Kapitel 1
Dorf Gaarden bei Kiel, April 1895
Der weiche Waldboden dämpfte ihre Schritte. Trockene Stöckchen und leere Schalen von Bucheckern flogen unter ihren Sohlen hervor. Luise breitete die Arme aus und drehte sich im Kreis, schneller und schneller. Sie richtete ihren Blick in den Himmel. Das zarte Grün der ersten Buchenblättchen verschwamm vor ihren Augen, das Vogelgezwitscher wurde zu Musik, die ihren wilden Tanz untermalte. Der Wind, der von der Förde kam und auch vor dem Vieburger Gehölz nicht haltmachte, fuhr unter ihren Rock und hob ihn an. Zum Glück war sie allein, weit und breit war kein Mensch zu sehen. Luise kicherte, änderte die Richtung, ehe ihr übel werden konnte. Sie schloss die Augen, stellte sich vor, der Wind würde sie mitnehmen, davontragen über das Wasser, weit fort von Kiel, hinaus in die Welt. Sie riss sich die Zopfbänder heraus und ließ ihr Haar fliegen.

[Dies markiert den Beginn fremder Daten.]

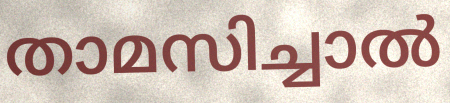
താമസിച്ചാൽ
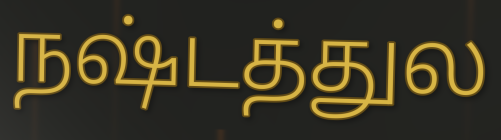
நஷ்டத்துல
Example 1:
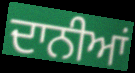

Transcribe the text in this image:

ਦਾਨੀਆਂ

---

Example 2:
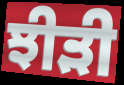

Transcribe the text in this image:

ਝੀੜੀ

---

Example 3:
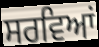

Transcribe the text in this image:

ਸਰਵਿਆਂ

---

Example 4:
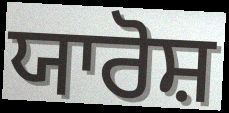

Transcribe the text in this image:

ਯਾਰੋਸ਼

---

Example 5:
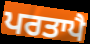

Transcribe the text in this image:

ਪਰਤਾਪੈ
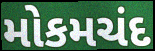
મોકમચંદ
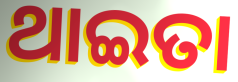
ଥାଇତା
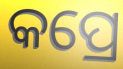
କପ୍ରେ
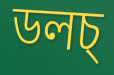
ডলচ্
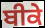
ਬੀਕੇ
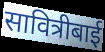
सावित्रीबाई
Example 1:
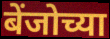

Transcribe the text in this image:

बेंजोच्या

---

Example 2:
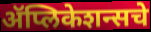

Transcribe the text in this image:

ॲप्लिकेशन्सचे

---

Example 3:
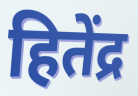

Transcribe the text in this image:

हितेंद्र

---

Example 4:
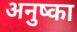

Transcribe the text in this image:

अनुष्का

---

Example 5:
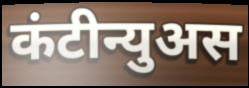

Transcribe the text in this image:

कंटीन्युअस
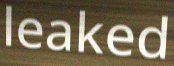
leaked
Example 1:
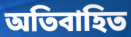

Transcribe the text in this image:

অতিবাহিত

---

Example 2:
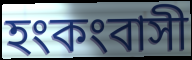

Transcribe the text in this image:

হংকংবাসী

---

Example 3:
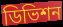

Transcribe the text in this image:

ডিভিশন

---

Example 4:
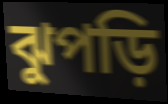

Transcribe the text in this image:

ঝুপড়ি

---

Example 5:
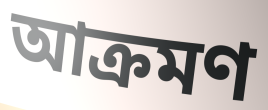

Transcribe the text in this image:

আক্রমণ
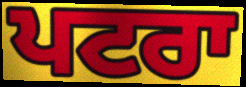
ਪਟਰਾ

Als sie nicht mehr konnte, blieb sie keuchend stehen, sog tief die frische Frühlingsluft ein. Langsam ging sie weiter, und der köstliche Schwindel legte sich. Neben dem Weg breitete sich ein dichter Teppich aus Buschwindröschen aus, weiße Sterne auf grünem Grund, dazwischen Scharbockskraut und Löwenzahn, gelbe Tupfen neben bemoosten abgebrochenen Ästen. Auch wenn sie Kiel irgendwann verlassen würde – hierher würde sie immer wieder zurückkehren. In ihren Wald auf dem niedrigen Hügel oberhalb der Stadt.